Shinjuku Gyoen National Garden Tokyo
© wikipedia.orgShinjuku Gyoen National Garden
A former Tokyo park employee has been fined for failing to charge more than 160,000 foreign visitors across two years after one customer yelled at him, leaving him "traumatized", The Japan Times reports.

The former admission officer, 71, failed to collect the 200 yen ($1.76) entrance fee for Tokyo's Shinjuku Gyoen park, famed for its stunning springtime cherry blossoms, from foreigners between 2014 and 2016. The lost revenue amounts to a total of 32,000,000 yen ($282,000).

The man said he stopped asking foreign nationals for payments after he was once "shouted at" by a foreigner because he didn't speak good English and afterwards felt too intimidated to speak to non-Japanese visitors, Shankei Shimbun reports.


The man admitted to issuing tickets for free to foreign visitors "who did not seem to him prepared to pay fees", later cancelling them from the ticketing system in an effort to balance the books.
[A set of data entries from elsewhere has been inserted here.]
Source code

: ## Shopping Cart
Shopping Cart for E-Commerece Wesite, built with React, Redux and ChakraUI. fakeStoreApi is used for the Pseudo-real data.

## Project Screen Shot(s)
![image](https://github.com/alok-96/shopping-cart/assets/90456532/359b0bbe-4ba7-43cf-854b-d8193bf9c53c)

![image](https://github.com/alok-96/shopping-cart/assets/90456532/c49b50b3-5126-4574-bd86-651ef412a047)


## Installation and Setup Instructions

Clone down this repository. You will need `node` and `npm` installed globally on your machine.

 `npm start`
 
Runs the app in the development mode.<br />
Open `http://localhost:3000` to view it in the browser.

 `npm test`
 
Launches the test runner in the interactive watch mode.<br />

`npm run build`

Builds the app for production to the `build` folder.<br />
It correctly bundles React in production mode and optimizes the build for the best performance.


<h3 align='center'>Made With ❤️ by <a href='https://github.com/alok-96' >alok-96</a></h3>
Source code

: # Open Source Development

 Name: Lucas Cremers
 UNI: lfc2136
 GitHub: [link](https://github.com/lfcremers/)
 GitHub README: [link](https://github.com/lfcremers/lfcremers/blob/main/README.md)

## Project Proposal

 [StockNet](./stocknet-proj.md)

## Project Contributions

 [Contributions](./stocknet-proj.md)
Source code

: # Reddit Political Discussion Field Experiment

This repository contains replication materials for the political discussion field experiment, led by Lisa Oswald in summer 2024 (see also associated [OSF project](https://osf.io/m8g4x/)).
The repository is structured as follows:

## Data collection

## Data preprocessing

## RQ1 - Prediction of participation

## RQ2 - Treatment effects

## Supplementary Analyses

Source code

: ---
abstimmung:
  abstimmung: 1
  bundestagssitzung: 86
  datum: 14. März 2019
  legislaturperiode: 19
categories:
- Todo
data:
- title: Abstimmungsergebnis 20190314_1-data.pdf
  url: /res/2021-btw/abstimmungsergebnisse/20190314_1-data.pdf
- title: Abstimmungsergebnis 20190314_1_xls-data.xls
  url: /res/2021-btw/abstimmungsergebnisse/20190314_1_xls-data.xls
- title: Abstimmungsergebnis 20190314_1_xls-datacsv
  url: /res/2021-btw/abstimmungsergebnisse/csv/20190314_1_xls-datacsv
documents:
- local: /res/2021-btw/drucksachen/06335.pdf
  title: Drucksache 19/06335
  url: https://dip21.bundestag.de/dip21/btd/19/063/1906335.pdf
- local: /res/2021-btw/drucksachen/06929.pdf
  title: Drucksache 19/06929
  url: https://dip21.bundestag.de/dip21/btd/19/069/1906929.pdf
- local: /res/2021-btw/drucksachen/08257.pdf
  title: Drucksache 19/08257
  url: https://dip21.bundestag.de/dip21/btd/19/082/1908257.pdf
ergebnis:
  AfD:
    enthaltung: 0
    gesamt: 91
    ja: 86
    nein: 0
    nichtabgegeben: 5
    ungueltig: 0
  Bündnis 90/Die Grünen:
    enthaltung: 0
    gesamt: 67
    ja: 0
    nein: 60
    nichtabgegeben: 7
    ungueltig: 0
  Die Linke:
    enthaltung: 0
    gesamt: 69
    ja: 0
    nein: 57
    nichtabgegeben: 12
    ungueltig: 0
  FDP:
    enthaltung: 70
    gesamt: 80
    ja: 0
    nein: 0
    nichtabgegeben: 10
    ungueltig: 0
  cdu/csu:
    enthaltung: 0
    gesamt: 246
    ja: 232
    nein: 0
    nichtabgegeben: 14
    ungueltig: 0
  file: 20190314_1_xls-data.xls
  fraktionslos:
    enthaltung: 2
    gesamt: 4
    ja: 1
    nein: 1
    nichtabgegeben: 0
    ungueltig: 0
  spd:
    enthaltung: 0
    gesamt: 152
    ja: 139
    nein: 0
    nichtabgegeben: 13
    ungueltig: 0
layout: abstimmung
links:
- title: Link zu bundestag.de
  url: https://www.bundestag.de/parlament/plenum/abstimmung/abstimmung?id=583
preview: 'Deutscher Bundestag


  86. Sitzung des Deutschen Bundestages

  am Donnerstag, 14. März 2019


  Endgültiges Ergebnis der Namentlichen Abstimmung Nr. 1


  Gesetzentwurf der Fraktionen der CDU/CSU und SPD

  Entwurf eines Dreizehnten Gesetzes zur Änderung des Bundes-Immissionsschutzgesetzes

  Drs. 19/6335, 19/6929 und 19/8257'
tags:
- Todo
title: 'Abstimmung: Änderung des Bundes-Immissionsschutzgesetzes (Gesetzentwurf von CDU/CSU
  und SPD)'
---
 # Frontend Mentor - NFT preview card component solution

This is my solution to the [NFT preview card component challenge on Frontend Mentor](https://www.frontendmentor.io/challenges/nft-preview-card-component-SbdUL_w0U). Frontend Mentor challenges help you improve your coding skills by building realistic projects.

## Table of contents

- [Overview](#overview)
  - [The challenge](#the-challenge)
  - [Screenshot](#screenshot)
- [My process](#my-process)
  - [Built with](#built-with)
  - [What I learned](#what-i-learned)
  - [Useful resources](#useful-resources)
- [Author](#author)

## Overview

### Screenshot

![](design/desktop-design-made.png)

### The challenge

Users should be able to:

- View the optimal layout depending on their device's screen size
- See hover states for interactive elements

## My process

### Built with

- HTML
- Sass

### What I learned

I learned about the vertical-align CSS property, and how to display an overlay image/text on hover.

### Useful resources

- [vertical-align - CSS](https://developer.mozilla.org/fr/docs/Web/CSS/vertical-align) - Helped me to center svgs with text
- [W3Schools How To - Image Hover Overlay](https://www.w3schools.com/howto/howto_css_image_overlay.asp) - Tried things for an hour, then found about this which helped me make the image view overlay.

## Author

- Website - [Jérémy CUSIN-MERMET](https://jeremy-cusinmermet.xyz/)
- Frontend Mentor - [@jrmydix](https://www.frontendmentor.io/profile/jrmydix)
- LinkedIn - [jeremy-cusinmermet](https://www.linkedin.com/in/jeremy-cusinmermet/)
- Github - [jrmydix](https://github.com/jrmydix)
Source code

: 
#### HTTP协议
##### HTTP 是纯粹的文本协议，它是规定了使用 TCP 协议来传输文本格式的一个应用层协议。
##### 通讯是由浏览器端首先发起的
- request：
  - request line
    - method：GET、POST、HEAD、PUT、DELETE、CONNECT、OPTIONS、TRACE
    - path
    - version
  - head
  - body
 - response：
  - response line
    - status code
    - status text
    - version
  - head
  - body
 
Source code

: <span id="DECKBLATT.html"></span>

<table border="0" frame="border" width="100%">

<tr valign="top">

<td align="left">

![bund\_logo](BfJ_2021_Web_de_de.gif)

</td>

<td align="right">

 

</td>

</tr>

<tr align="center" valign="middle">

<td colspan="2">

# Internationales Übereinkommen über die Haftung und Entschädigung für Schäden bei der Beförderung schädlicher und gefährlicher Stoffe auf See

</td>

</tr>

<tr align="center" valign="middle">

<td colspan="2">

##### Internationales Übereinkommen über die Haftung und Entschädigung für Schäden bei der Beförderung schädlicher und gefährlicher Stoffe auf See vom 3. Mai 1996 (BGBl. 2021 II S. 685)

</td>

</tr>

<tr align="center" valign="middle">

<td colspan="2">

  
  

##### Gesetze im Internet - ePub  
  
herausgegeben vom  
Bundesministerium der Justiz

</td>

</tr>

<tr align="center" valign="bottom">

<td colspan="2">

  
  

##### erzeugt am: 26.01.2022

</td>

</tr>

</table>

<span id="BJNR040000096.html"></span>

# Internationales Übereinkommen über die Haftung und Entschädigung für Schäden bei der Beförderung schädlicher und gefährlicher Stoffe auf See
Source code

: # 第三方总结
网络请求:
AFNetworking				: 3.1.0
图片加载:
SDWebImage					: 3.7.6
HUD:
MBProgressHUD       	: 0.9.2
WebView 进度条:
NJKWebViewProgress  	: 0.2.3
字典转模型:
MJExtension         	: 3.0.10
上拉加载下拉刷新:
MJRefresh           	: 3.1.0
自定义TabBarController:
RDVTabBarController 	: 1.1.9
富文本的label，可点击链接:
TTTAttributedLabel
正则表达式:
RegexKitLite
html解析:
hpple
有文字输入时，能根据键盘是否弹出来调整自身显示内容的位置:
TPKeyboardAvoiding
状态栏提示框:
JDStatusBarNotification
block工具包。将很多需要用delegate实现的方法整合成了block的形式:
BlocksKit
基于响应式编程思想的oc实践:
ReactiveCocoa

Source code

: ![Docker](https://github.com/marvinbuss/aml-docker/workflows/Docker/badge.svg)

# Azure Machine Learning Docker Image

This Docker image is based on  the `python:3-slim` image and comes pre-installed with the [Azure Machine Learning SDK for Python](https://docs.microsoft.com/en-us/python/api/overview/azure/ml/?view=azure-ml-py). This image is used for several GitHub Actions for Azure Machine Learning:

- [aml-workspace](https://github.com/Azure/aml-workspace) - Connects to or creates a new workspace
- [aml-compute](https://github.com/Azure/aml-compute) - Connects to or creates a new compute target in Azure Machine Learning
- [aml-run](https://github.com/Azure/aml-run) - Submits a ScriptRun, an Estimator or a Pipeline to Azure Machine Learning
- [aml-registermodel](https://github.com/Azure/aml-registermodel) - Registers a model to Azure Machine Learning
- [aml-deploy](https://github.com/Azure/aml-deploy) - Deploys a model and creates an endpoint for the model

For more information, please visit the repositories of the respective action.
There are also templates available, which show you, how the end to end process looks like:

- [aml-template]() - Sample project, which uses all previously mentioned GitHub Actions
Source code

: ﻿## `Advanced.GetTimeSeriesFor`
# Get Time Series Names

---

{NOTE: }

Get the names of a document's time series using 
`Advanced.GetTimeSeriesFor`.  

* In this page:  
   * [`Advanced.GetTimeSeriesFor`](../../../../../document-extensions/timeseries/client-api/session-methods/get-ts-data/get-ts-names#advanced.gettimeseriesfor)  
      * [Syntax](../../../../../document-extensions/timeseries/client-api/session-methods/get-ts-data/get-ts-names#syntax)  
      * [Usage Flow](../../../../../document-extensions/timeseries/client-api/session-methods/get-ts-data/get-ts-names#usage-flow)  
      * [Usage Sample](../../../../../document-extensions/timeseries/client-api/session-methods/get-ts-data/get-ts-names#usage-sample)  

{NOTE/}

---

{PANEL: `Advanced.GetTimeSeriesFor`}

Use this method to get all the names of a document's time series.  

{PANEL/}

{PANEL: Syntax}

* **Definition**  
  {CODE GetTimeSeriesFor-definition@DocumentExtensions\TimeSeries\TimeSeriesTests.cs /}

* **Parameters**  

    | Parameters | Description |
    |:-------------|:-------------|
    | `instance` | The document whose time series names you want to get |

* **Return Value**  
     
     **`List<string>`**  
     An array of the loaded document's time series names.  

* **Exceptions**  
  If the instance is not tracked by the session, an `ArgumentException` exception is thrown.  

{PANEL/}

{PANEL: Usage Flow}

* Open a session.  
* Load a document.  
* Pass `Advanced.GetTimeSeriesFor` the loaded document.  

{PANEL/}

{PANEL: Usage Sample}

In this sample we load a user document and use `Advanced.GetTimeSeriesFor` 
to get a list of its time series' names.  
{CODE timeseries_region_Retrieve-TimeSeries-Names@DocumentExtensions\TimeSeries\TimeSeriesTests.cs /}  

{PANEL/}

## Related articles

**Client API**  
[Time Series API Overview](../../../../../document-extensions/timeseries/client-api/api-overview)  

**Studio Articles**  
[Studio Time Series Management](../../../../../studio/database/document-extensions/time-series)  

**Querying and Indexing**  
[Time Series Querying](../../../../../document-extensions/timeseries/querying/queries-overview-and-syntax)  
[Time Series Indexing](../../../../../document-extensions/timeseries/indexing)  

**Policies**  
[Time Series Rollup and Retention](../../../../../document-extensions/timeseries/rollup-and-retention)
His ruse was rumbled after another employee eventually noticed that the number of printed tickets didn't match the recorded number of visitors in the park database.

The park worker subsequently resigned and offered to return half of his retirement fund, approximately 300,000 yen, but was instead fined 10 percent of one month's salary by the environment ministry, which manages the park, reports NHK.

About 2 million people visited the park last year, Japan Today reports.